## Exercise task:
Format the lines from the one containing "phylum: Chlorophyta" through the end of the records, inclusive, as a JSON list of strings, one string per line, leaving out any blank lines.
>> start
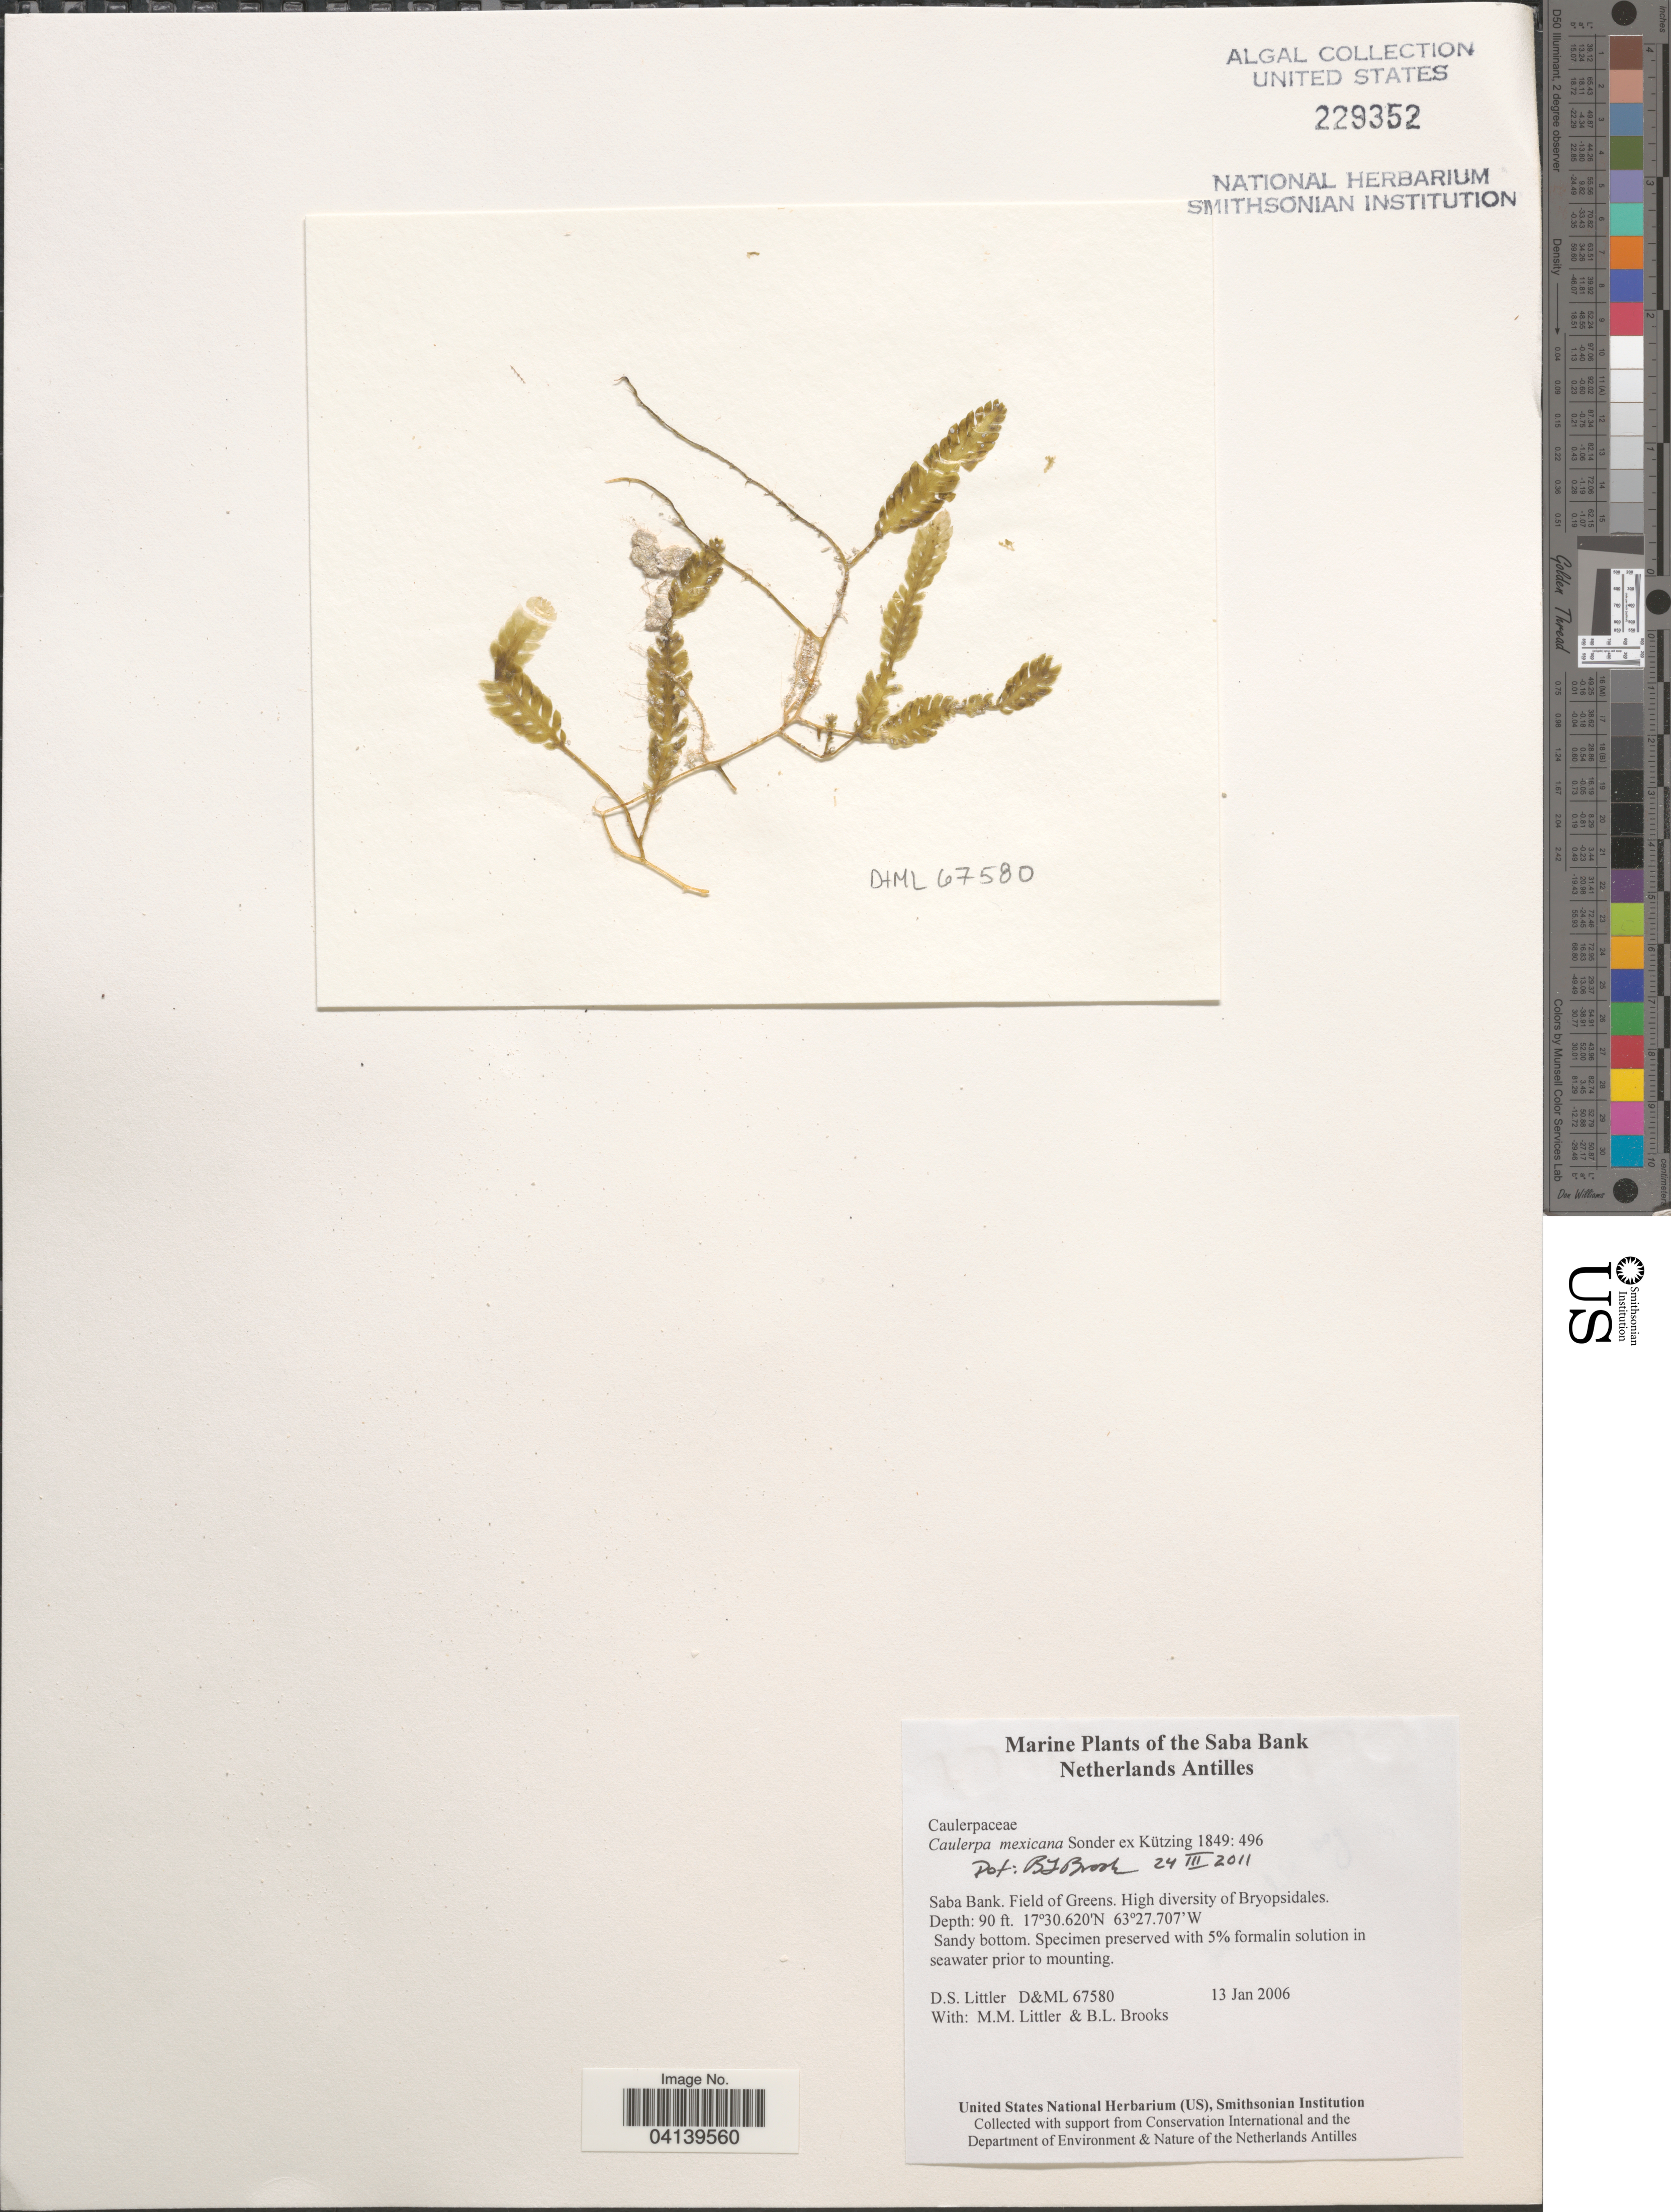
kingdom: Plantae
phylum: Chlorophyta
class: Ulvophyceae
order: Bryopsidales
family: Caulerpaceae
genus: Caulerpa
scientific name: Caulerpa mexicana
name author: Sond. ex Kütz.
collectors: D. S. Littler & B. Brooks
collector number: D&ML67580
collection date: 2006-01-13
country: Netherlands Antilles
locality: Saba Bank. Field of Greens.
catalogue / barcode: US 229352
>> end
## Written answer:
[
  "phylum: Chlorophyta",
  "class: Ulvophyceae",
  "order: Bryopsidales",
  "family: Caulerpaceae",
  "genus: Caulerpa",
  "scientific name: Caulerpa mexicana",
  "name author: Sond. ex Kütz.",
  "collectors: D. S. Littler & B. Brooks",
  "collector number: D&ML67580",
  "collection date: 2006-01-13",
  "country: Netherlands Antilles",
  "locality: Saba Bank. Field of Greens.",
  "catalogue / barcode: US 229352"
]